Introduction
Le thé, issu de la plante Camellia sinensis, est bien plus qu'une simple boisson. C'est un phénomène culturel global, un pilier économique et un objet de fascination botanique et gastronomique. Son histoire est intimement liée à celles de la Chine, du Japon, de l'Inde et de l'Occident, tissant un réseau d'échanges commerciaux, de traditions et de conflits. La diversité des thés – vert, noir, blanc, oolong, pu-erh – provient non pas de différentes espèces, mais des traitements spécifiques appliqués aux feuilles après la récolte.
Description
Le théier (Camellia sinensis) est un arbuste à feuilles persistantes de la famille des Théacées. Il peut atteindre plusieurs mètres à l'état sauvage, mais est taillé en arbuste bas pour faciliter la cueillette dans les plantations. Ses feuilles sont alternes, lancéolées, d'un vert brillant, et ses fleurs sont blanches et odorantes. La plante prospère dans les climats tropicaux et subtropicaux humides, sur des sols bien drainés et acides. Les principaux pays producteurs sont la Chine, l'Inde, le Kenya, le Sri Lanka et le Vietnam. La qualité du thé dépend d'une multitude de facteurs : l'altitude, le climat, le terroir, la variété de la plante (sinensis ou assamica), et surtout le savoir-faire dans le traitement des feuilles, qui comprend les étapes de flétrissage, roulage, oxydation (ou fermentation) et séchage.
Histoire
La légende chinoise attribue la découverte du thé à l'empereur Shennong vers 2737 avant J.-C. Consommé d'abord comme plante médicinale, il devient une boisson courante sous la dynastie Tang (618-907), période où Lu Yu écrit le Classique du Thé. Le thé arrive au Japon via les moines bouddhistes au IXe siècle, donnant naissance à la cérémonie du thé (chanoyu). Au XVIIe siècle, les commerçants portugais et hollandais l'introduisent en Europe, où il devient une denrée de luxe. La demande britannique croissante conduit la Compagnie britannique des Indes orientales à développer la culture à grande échelle en Inde (Assam, Darjeeling) et à Ceylan, modifiant profondément les paysages et l'économie coloniale. L'épisode du Boston Tea Party (1773) illustre son rôle politique dans la Révolution américaine.
Caracteristiques
La classification principale des vrais thés repose sur leur degré d'oxydation enzymatique. Le thé vert (non oxydé) est rapidement chauffé (à la vapeur ou à la poêle) après la cueillette pour neutraliser les enzymes. Il conserve une couleur verte et des notes végétales, herbacées.
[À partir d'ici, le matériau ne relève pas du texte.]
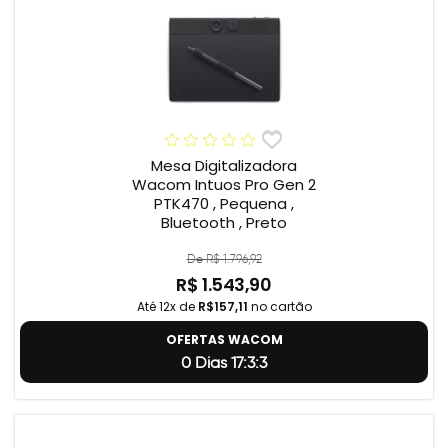
Mesa Digitalizadora
Wacom Intuos Pro Gen 2
PTK470 , Pequena ,
Bluetooth , Preto
De R$ 1.796,92
R$ 1.543,90
Até 12x de
R$157,11
no cartão
OFERTAS WACOM
0 Dias 17:3:2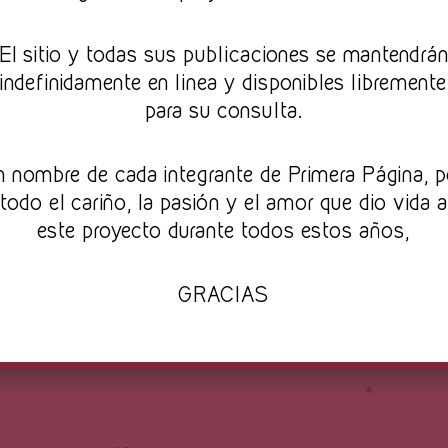
que ya no sería renovado su contra
literatura posmoderna de la primera mi
El sitio y todas sus publicaciones se mantendrá
rumoreaba en los pasillos de la univer
indefinidamente en linea y disponibles libremente
que era porque el director, Contreras, t
para su consulta.
para ocupar el puesto. Diez años enseñ
ni un remanso de ahínco para permanec
n nombre de cada integrante de Primera Página, p
clase, como si las calles recorridas 
todo el cariño, la pasión y el amor que dio vida a
artilugio maligno que por cada viaje
este proyecto durante todos estos años,
viceversa le hubiera absorbido dioptrías 
reseco de las rodillas, músculo cardiac
GRACIAS
el mejor de los casos, ya combinado 
respiraba y lo tosía de tan árido.
*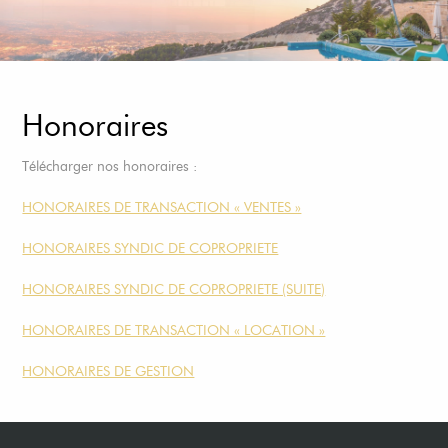
Honoraires
Télécharger nos honoraires :
HONORAIRES DE TRANSACTION « VENTES »
HONORAIRES SYNDIC DE COPROPRIETE
HONORAIRES SYNDIC DE COPROPRIETE (SUITE)
HONORAIRES DE TRANSACTION « LOCATION »
HONORAIRES DE GESTION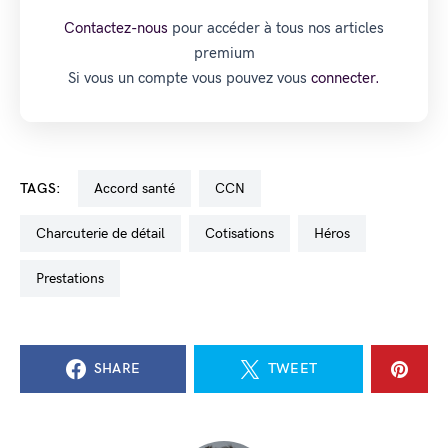
Contactez-nous
pour accéder à tous nos articles
premium
Si vous un compte vous pouvez vous
connecter.
TAGS:
accord santé
CCN
charcuterie de détail
cotisations
Héros
prestations
SHARE
TWEET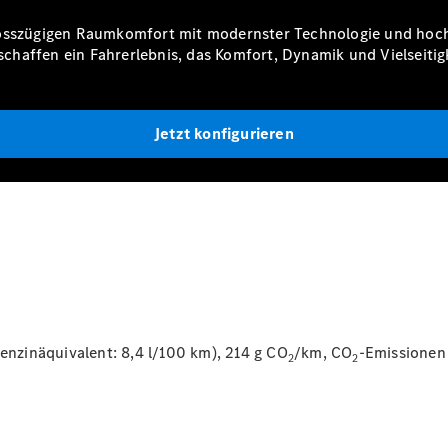
rosszügigen Raumkomfort mit modernster Technologie und hoch
affen ein Fahrerlebnis, das Komfort, Dynamik und Vielseitigke
Digitale
Jetzt konfigurieren
Broschüre
Fahrzeugzubehör
Collection
Betriebsanleitungen
Servicetermin
buchen
Benzinäquivalent: 8,4 l/100 km), 214 g CO
/km, CO
-Emissionen 
2
2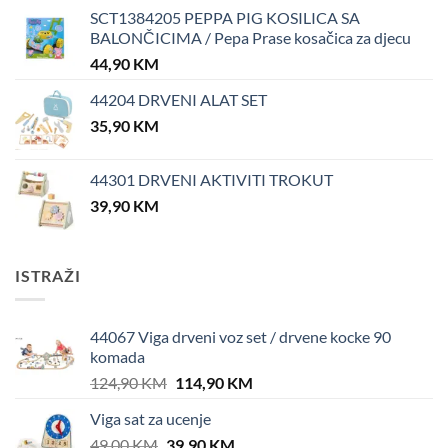
SCT1384205 PEPPA PIG KOSILICA SA
BALONČICIMA / Pepa Prase kosačica za djecu
44,90
KM
44204 DRVENI ALAT SET
35,90
KM
44301 DRVENI AKTIVITI TROKUT
39,90
KM
ISTRAŽI
44067 Viga drveni voz set / drvene kocke 90
komada
Original
Current
124,90
KM
114,90
KM
price
price
Viga sat za ucenje
was:
is:
Original
Current
49,00
KM
39,90
124,90 KM.
KM
114,90 KM.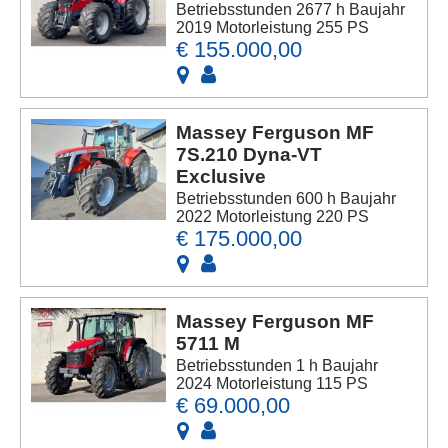
Betriebsstunden 2677 h Baujahr
2019 Motorleistung 255 PS
€ 155.000,00
Massey Ferguson MF
7S.210 Dyna-VT
Exclusive
Betriebsstunden 600 h Baujahr
2022 Motorleistung 220 PS
€ 175.000,00
Massey Ferguson MF
5711 M
Betriebsstunden 1 h Baujahr
2024 Motorleistung 115 PS
€ 69.000,00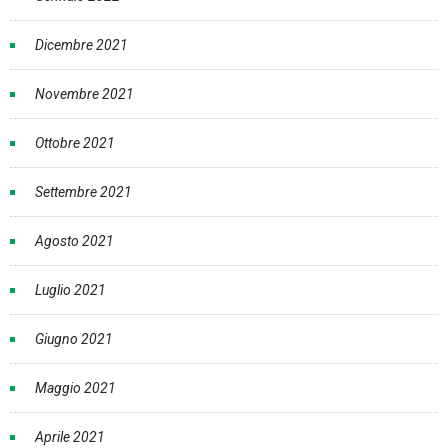
Dicembre 2021
Novembre 2021
Ottobre 2021
Settembre 2021
Agosto 2021
Luglio 2021
Giugno 2021
Maggio 2021
Aprile 2021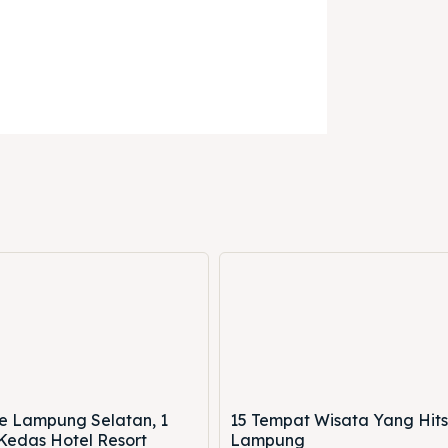
e Lampung Selatan, 1
15 Tempat Wisata Yang Hits
 Kedas Hotel Resort
Lampung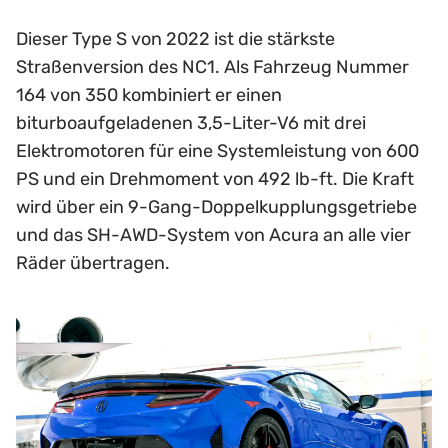
Dieser Type S von 2022 ist die stärkste
Straßenversion des NC1. Als Fahrzeug Nummer
164 von 350 kombiniert er einen
biturboaufgeladenen 3,5-Liter-V6 mit drei
Elektromotoren für eine Systemleistung von 600
PS und ein Drehmoment von 492 lb-ft. Die Kraft
wird über ein 9-Gang-Doppelkupplungsgetriebe
und das SH-AWD-System von Acura an alle vier
Räder übertragen.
Le thé noir (totalement oxydé) subit un flétrissage, un roulage qui brise les cellules, une oxydation complète et un séchage. Il développe des arômes maltés, fruités ou boisés. Le thé oolong est partiellement oxydé (entre 10% et 80%), offrant une palette complexe entre le vert et le noir. Le thé blanc est le moins transformé : seuls les bourgeons et jeunes feuilles sont légèrement flétris et séchés, pour un goût subtil et délicat. Le thé pu-erh est un thé post-fermenté, vieilli pendant des années, développant des saveurs terreuses et profondes. Les thés aromatisés (Earl Grey, jasmin) ou aux fruits sont des mélanges.
Importance
Le thé est la deuxième boisson la plus consommée au monde, avec des implications majeures. Économiquement, c'est une culture de rente vitale pour des millions de petits producteurs et un secteur d'exportation clé pour plusieurs pays. Culturellement, il est au cœur de rituels sociaux et spirituels : la cérémonie japonaise du thé, le thé de l'amitié en Turquie et au Maghreb, le tea time britannique. Socialement, il a été un vecteur de sociabilité et de débat dans les salons européens et les maisons de thé. D'un point de vue santé, riche en antioxydants (catéchines dans le thé vert, théaflavines dans le noir), il est associé à de nombreux bienfaits (protection cardiovasculaire, propriétés anti-inflammatoires), bien que sa teneur en caféine (théine) en fasse un stimulant. Son impact environnemental, lié à la monoculture et à l'usage de pesticides, est un enjeu croissant, poussant au développement de l'agriculture biologique et équitable.